Authorities in Athens dismantled a criminal organization extorting business owners in the city’s center to avoid administrative fines and inspections.
Police have arrested 14 people, including nine public officials and members of the municipality police.
The suspects face multiple charges, including forming a criminal organization, extortion, and bribery.
It is estimated that the gang operated since January 2023, and it annual profits exceeded 700,000 euros.
They primarily extorted hotels and restaurants but also kiosk in Athens by offering protection to avoid administrative fines, conducting targeted inspections and then blackmailing businesses to prevent future inspections or fines.
According to Police, the members of the organization received sums of money ranging from 6,000 to 16,000 euros per year from shops of health interest (restaurants etc), 1,500 per year from kiosks, while cases were also identified where they received fees from 1,000 to 35,000 euros for an illegal action or failure.

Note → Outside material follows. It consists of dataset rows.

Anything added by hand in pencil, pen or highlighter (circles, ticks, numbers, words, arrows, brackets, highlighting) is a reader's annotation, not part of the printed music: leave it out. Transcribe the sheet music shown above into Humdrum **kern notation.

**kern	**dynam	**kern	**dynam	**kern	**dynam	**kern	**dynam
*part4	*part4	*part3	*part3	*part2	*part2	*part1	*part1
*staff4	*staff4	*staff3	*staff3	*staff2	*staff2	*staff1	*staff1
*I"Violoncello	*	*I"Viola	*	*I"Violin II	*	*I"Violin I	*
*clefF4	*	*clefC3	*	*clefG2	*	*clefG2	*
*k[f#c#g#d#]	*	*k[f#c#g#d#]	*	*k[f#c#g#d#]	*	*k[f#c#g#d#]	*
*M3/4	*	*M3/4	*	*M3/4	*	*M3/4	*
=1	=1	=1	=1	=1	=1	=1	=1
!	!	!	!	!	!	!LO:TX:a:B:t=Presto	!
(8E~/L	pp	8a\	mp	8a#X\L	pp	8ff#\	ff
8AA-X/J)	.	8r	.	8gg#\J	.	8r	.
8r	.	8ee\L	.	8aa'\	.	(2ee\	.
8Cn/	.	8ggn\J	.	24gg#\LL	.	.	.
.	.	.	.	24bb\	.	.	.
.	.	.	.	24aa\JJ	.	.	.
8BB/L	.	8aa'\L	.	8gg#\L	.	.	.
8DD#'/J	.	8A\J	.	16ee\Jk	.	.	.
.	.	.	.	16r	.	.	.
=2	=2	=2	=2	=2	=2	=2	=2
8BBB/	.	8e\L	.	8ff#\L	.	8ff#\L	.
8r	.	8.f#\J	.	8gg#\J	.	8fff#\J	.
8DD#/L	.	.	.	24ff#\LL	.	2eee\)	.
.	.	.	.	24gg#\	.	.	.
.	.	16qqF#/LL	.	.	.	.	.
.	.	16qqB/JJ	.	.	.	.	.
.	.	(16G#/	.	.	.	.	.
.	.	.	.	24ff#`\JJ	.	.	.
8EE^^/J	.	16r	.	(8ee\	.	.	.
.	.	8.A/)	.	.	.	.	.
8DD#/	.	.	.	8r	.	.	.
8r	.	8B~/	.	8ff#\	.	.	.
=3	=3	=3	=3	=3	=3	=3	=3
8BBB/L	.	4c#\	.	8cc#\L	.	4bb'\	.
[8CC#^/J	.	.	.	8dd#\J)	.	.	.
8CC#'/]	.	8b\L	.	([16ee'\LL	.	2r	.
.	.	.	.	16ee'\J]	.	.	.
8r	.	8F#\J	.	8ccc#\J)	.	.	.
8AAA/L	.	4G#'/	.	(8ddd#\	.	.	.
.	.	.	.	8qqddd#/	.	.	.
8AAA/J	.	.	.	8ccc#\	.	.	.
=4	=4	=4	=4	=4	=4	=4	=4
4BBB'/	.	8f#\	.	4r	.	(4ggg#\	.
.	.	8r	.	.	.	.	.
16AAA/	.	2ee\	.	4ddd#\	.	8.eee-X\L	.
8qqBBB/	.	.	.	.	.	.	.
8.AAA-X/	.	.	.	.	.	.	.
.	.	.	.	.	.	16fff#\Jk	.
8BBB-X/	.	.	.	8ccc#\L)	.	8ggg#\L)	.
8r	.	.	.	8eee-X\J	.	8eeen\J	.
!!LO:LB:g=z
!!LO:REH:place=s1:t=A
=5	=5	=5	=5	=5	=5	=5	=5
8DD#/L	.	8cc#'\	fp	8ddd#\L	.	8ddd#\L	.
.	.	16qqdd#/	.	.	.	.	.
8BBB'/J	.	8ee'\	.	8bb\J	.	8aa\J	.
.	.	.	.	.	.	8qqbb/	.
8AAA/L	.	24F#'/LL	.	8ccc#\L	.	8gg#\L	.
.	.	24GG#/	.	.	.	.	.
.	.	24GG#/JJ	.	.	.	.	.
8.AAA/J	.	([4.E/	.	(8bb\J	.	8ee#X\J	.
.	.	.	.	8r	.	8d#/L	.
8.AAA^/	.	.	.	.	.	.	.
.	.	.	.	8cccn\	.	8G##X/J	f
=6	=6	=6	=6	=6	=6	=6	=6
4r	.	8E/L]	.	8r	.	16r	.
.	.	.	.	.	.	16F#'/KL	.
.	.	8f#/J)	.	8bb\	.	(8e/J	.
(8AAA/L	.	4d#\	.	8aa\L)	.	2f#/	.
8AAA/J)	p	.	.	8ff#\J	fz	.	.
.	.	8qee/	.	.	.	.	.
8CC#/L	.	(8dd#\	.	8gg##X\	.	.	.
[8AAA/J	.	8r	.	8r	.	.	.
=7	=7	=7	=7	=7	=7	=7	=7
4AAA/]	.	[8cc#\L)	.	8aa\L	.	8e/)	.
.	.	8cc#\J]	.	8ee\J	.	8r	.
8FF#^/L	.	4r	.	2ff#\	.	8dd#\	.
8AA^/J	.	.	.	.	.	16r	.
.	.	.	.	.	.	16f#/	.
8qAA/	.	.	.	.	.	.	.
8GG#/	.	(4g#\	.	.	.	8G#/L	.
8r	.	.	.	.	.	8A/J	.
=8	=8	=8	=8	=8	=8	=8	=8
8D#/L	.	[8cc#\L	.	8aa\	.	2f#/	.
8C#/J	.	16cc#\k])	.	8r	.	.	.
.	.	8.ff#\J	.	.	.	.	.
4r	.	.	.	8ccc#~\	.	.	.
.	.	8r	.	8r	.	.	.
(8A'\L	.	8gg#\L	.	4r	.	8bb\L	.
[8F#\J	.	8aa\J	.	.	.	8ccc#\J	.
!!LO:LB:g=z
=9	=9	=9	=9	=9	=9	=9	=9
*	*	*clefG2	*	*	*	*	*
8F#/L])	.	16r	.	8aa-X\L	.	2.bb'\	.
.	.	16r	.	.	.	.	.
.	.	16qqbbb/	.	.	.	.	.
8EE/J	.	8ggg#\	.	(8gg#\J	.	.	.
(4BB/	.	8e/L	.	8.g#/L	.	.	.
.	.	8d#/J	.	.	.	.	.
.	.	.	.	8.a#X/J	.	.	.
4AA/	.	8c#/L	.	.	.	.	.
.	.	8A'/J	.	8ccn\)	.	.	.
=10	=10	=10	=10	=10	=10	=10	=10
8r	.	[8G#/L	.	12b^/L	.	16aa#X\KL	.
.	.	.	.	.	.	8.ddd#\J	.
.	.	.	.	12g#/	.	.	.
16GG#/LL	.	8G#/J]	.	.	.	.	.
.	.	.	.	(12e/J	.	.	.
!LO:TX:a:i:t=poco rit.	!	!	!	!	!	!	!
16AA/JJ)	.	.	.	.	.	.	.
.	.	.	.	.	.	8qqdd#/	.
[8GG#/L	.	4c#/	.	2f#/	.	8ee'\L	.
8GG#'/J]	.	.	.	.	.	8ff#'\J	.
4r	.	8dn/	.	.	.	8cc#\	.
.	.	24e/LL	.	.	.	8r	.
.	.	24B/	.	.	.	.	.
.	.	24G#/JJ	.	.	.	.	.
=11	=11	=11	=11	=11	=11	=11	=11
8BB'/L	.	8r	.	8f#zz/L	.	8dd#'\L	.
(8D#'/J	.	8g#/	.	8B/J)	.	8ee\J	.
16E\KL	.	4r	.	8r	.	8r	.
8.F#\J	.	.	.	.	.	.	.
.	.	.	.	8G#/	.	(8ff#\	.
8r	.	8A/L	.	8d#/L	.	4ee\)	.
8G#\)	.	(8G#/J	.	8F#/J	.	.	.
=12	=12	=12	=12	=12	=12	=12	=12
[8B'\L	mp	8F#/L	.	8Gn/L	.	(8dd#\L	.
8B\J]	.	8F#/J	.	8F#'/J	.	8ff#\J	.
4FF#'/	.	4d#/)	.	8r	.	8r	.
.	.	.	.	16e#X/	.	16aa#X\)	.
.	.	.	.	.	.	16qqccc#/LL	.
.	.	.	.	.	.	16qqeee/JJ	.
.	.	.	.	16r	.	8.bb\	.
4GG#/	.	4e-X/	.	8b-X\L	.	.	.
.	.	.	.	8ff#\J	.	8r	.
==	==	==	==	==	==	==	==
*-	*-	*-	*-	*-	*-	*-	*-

Screening the suspects mobile phones, police reportedly found also one by a businessman who complained that he had paid to the gang 12,000 euros this year and 16,000 the previous year, yet he was fined by authorities. “Is this the protection we get by paying so much money?” he wrote in a sms.
Members of the organization included a head of a municipal authority and employees from other public services in the Attica region.
The blackmailing ring was uncovered after authorities investigated a complaint about a private individual, a 43-year-old woman who is allegedly also the leader of the gang, collaborating with municipal employees to extort business owners.
Athens Municipal Authority announced that all involved employees are immediately suspended.
I know it’s not possible, but their names should be published by the press.
This kind of act is shameful to the current government. I have the impression that these parasites, who most certainly were appointed not on merit but on party basis, believe that they are untouchable. Life in prison for them.
I wonder how much of this goes on in Athens… I bet it is more common than people think.